**ASSIGNMENT**.
What you return must be the lines from the first one below through the one containing "Figure 3. Cake", exactly and with pictures excluded.
(AVAILABLE DATA Opens)
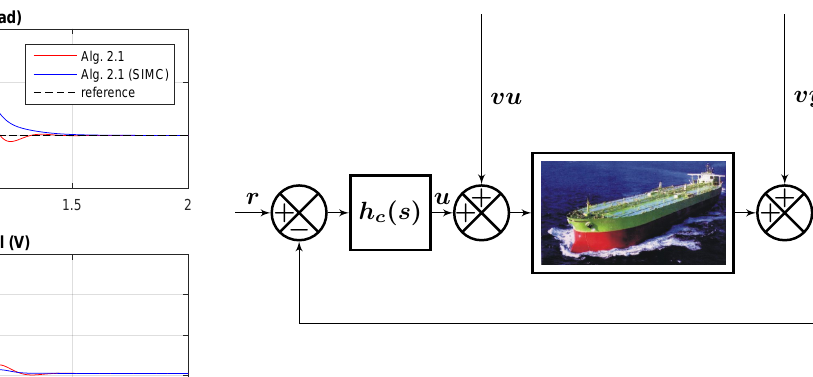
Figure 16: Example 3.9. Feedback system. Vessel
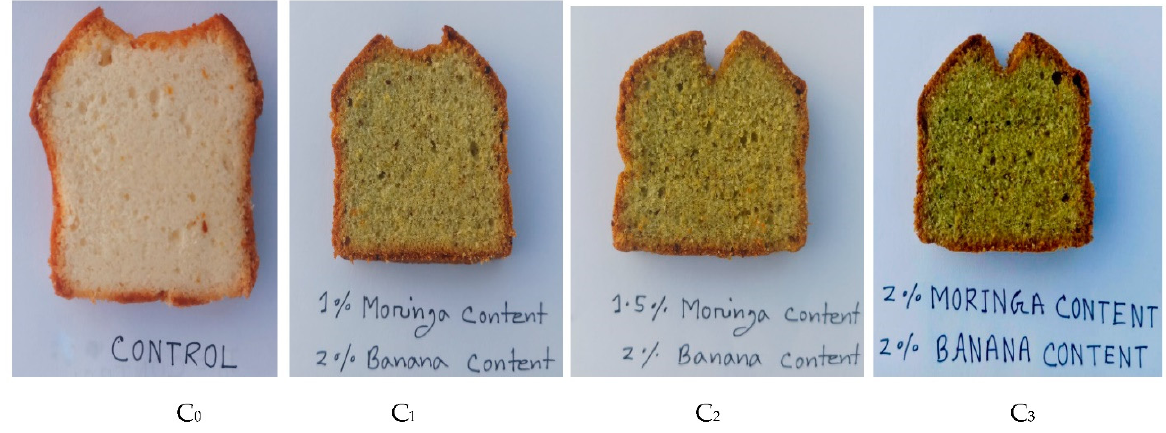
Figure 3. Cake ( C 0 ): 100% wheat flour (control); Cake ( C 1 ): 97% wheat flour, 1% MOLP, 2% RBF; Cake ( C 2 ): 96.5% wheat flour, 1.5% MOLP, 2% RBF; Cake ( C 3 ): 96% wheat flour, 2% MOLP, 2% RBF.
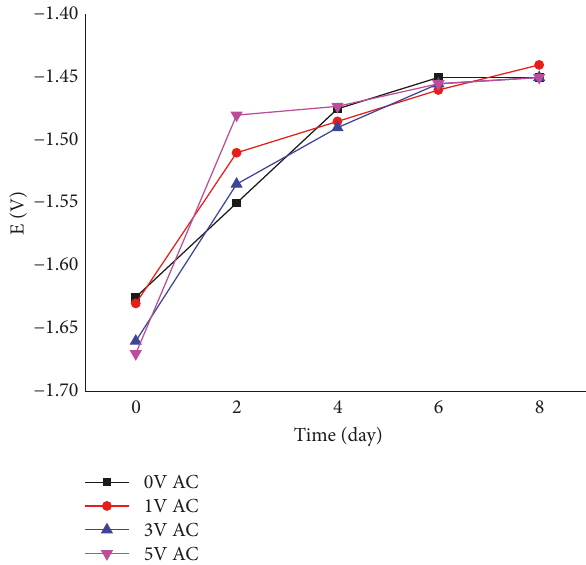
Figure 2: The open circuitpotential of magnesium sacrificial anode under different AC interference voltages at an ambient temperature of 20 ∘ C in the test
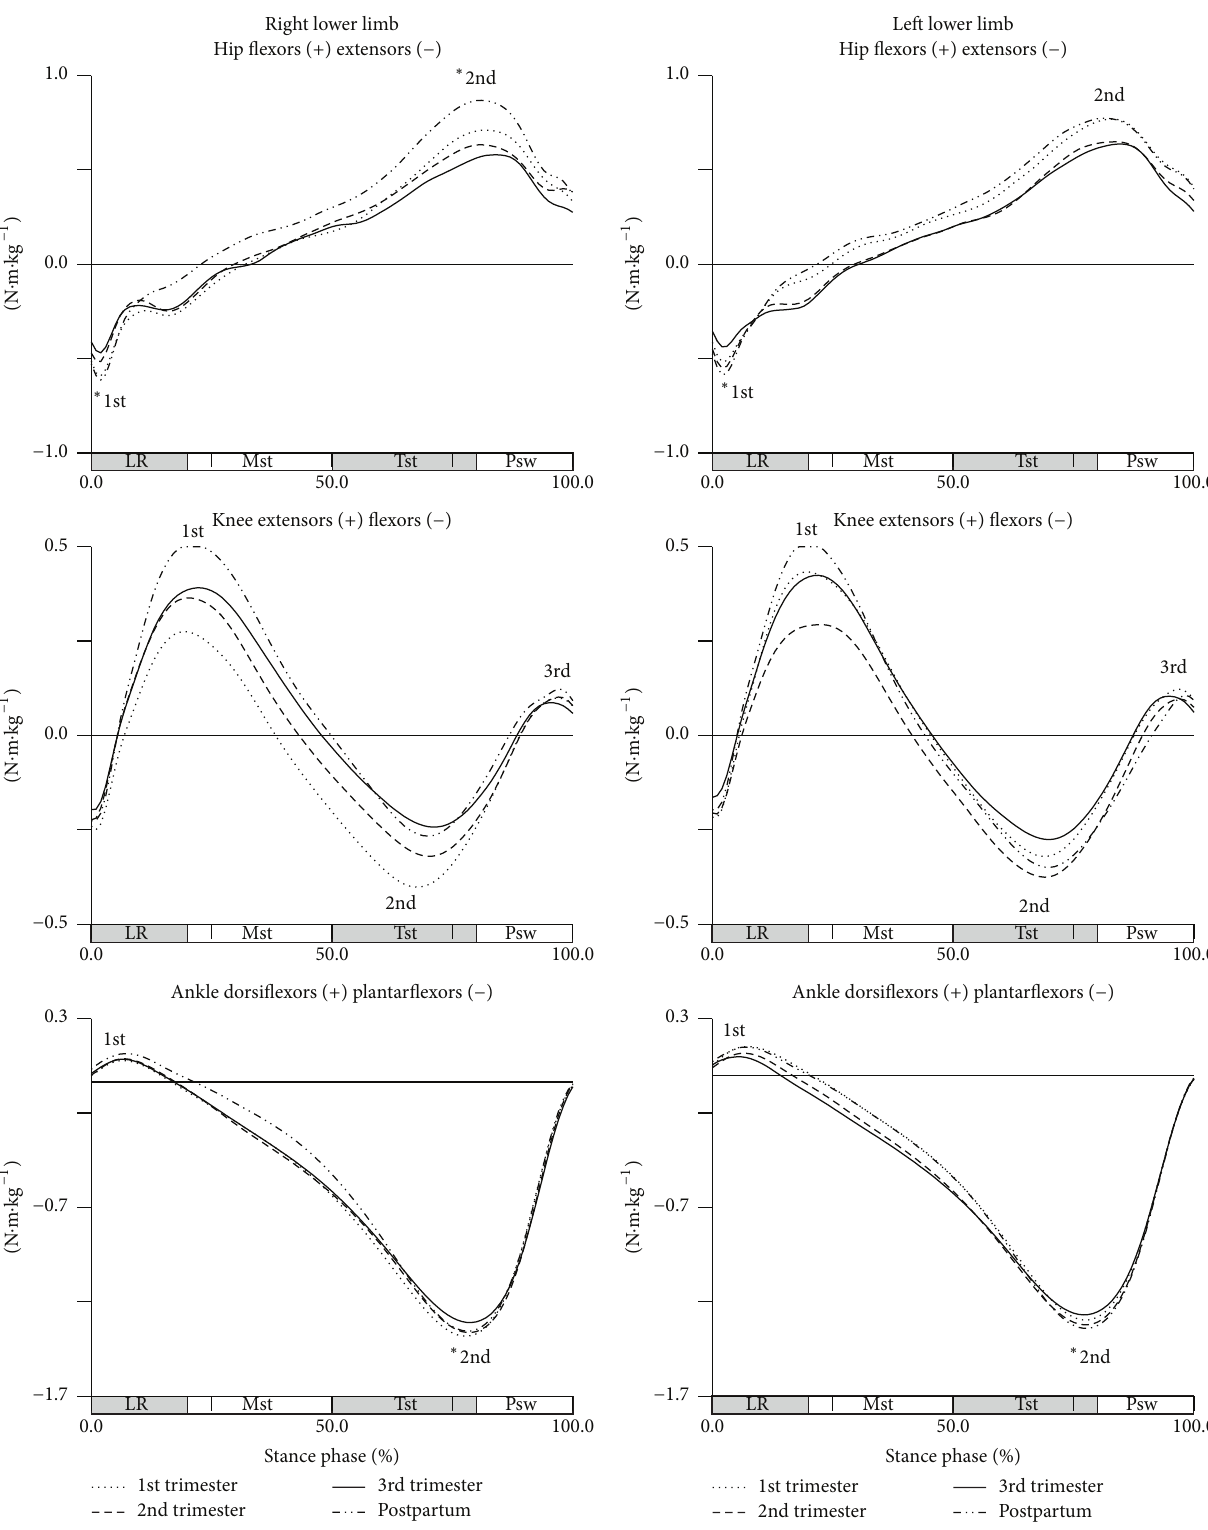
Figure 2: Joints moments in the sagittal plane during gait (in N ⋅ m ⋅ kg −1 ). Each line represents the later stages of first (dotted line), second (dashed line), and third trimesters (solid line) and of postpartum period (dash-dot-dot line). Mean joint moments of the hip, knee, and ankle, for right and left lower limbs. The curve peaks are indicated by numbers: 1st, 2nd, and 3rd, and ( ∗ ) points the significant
(AVAILABLE DATA Closes)
**SOLUTION FOR THIS PROBLEM**.
Figure 16: Example 3.9. Feedback system. Vessel
Figure 3. Cake ( C 0 ): 100% wheat flour (control); Cake ( C 1 ): 97% wheat flour, 1% MOLP, 2% RBF; Cake ( C 2 ): 96.5% wheat flour, 1.5% MOLP, 2% RBF; Cake ( C 3 ): 96% wheat flour, 2% MOLP, 2% RBF.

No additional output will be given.